Output the whole listing exactly, with no pictures.
::::::::
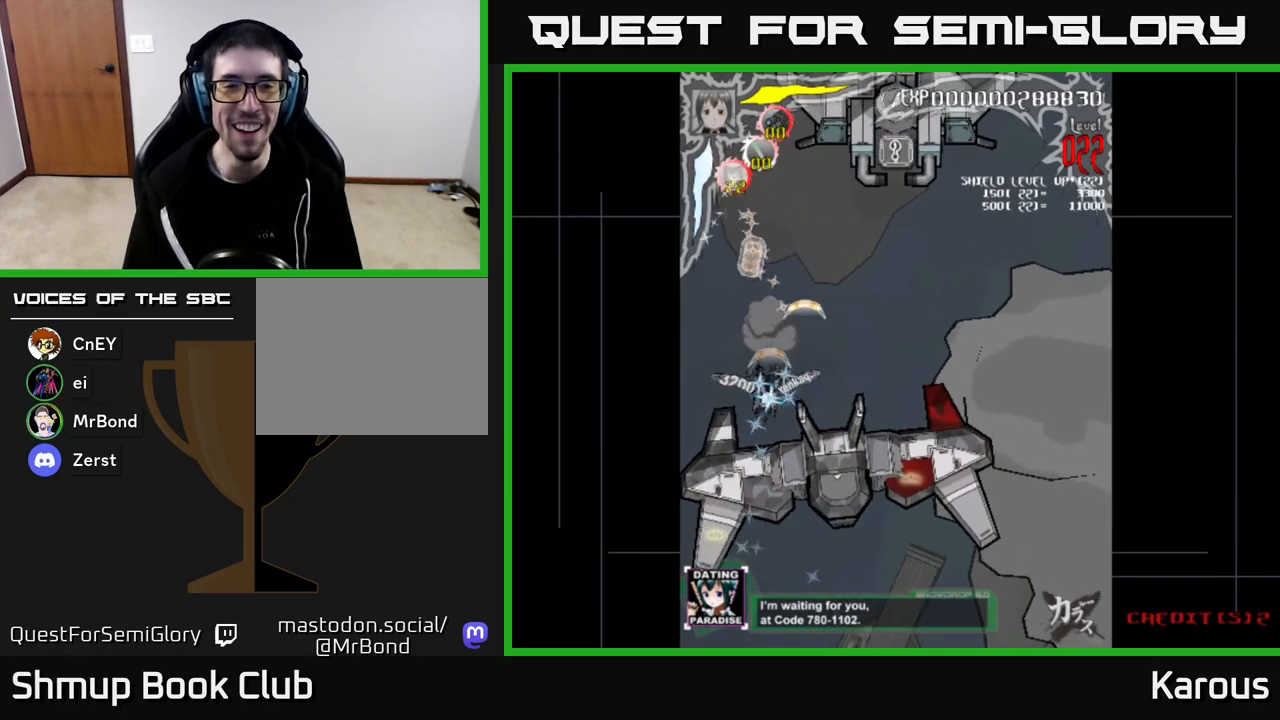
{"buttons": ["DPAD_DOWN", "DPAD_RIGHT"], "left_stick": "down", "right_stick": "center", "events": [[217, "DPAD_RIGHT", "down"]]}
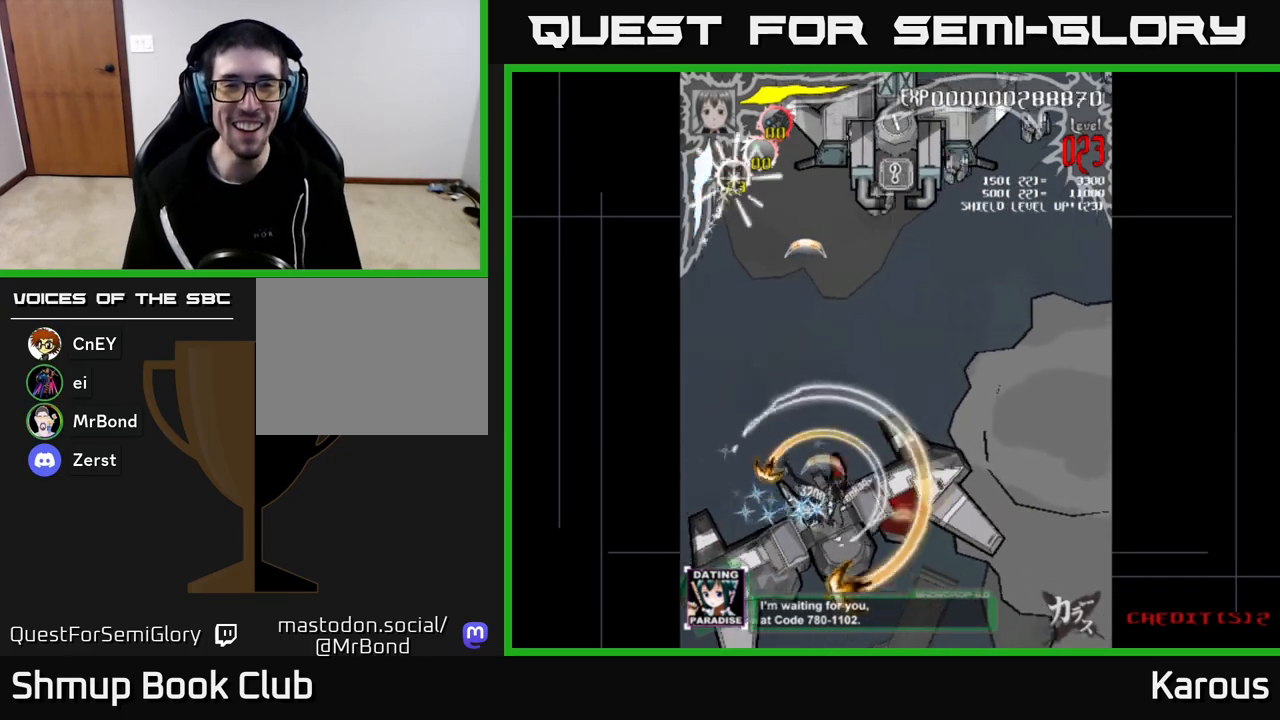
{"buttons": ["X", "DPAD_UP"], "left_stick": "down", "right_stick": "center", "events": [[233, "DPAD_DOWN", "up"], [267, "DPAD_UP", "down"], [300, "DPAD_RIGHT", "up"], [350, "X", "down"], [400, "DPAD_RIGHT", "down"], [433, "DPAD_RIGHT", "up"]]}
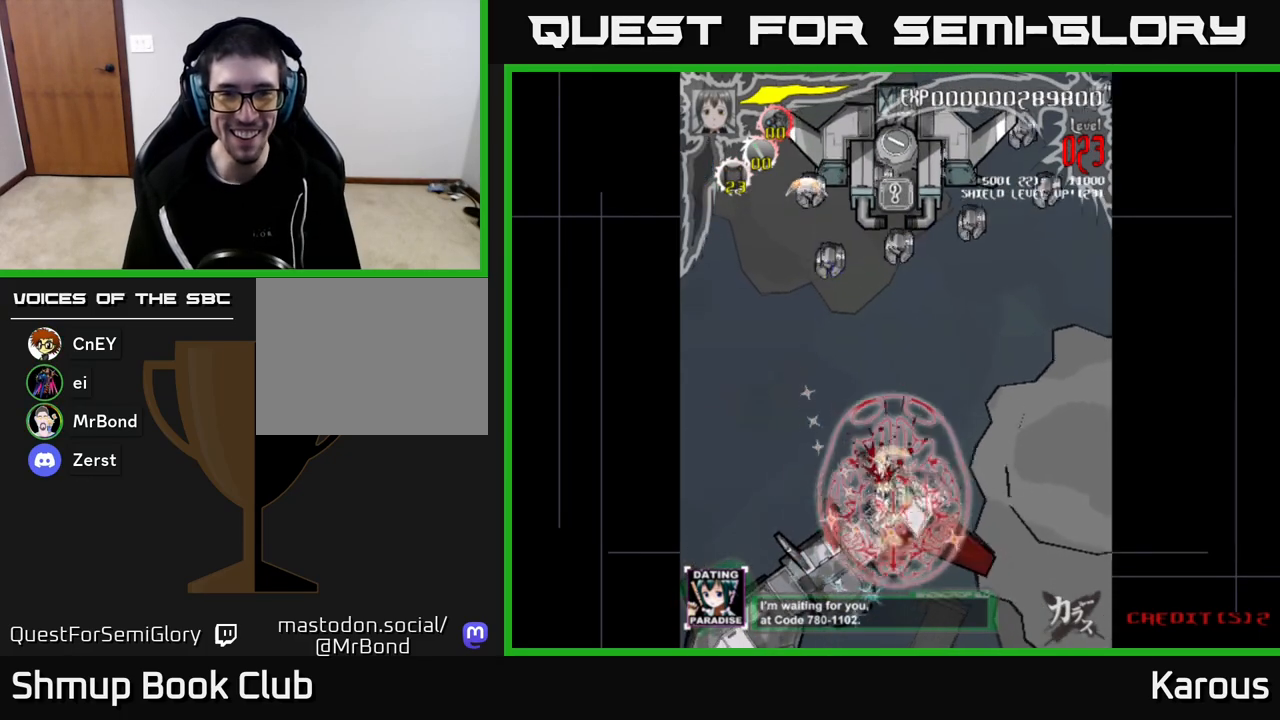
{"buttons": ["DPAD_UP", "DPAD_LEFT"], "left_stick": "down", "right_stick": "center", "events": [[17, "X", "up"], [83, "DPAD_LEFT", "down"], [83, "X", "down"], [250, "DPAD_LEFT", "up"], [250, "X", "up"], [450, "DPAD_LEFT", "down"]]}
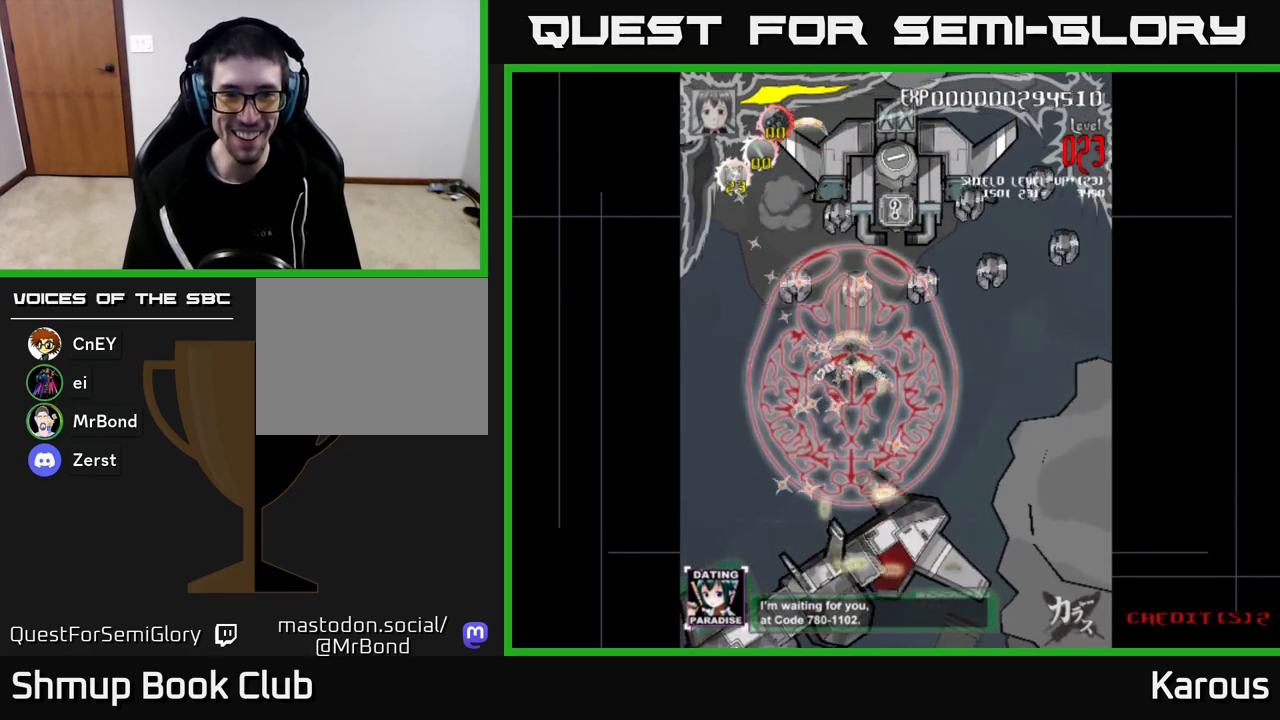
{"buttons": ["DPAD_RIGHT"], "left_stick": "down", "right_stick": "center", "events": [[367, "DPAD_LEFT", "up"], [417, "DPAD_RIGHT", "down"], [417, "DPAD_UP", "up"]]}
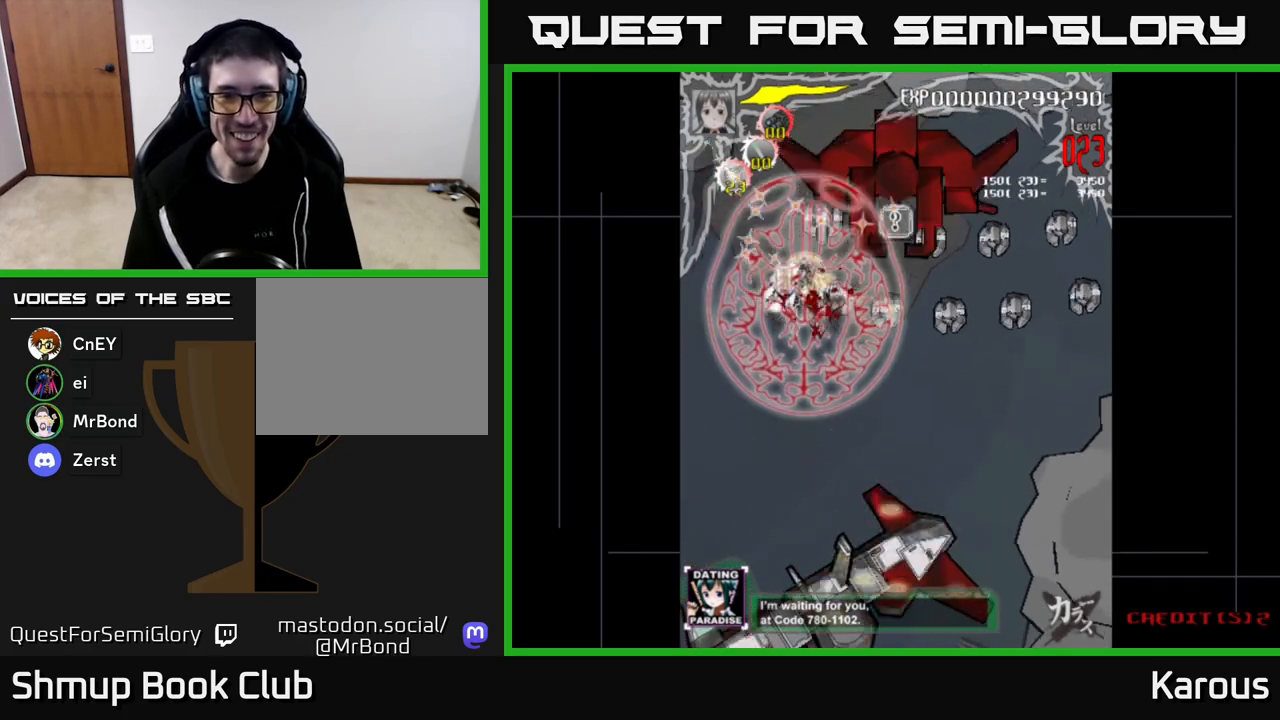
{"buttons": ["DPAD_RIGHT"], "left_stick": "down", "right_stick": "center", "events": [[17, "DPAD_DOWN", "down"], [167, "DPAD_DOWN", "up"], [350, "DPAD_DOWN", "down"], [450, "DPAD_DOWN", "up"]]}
::::::::
= THE COMPLETED TASK =
{"buttons": ["DPAD_DOWN", "DPAD_RIGHT"], "left_stick": "down", "right_stick": "center", "events": [[217, "DPAD_RIGHT", "down"]]}
{"buttons": ["X", "DPAD_UP"], "left_stick": "down", "right_stick": "center", "events": [[233, "DPAD_DOWN", "up"], [267, "DPAD_UP", "down"], [300, "DPAD_RIGHT", "up"], [350, "X", "down"], [400, "DPAD_RIGHT", "down"], [433, "DPAD_RIGHT", "up"]]}
{"buttons": ["DPAD_UP", "DPAD_LEFT"], "left_stick": "down", "right_stick": "center", "events": [[17, "X", "up"], [83, "DPAD_LEFT", "down"], [83, "X", "down"], [250, "DPAD_LEFT", "up"], [250, "X", "up"], [450, "DPAD_LEFT", "down"]]}
{"buttons": ["DPAD_RIGHT"], "left_stick": "down", "right_stick": "center", "events": [[367, "DPAD_LEFT", "up"], [417, "DPAD_RIGHT", "down"], [417, "DPAD_UP", "up"]]}
{"buttons": ["DPAD_RIGHT"], "left_stick": "down", "right_stick": "center", "events": [[17, "DPAD_DOWN", "down"], [167, "DPAD_DOWN", "up"], [350, "DPAD_DOWN", "down"], [450, "DPAD_DOWN", "up"]]}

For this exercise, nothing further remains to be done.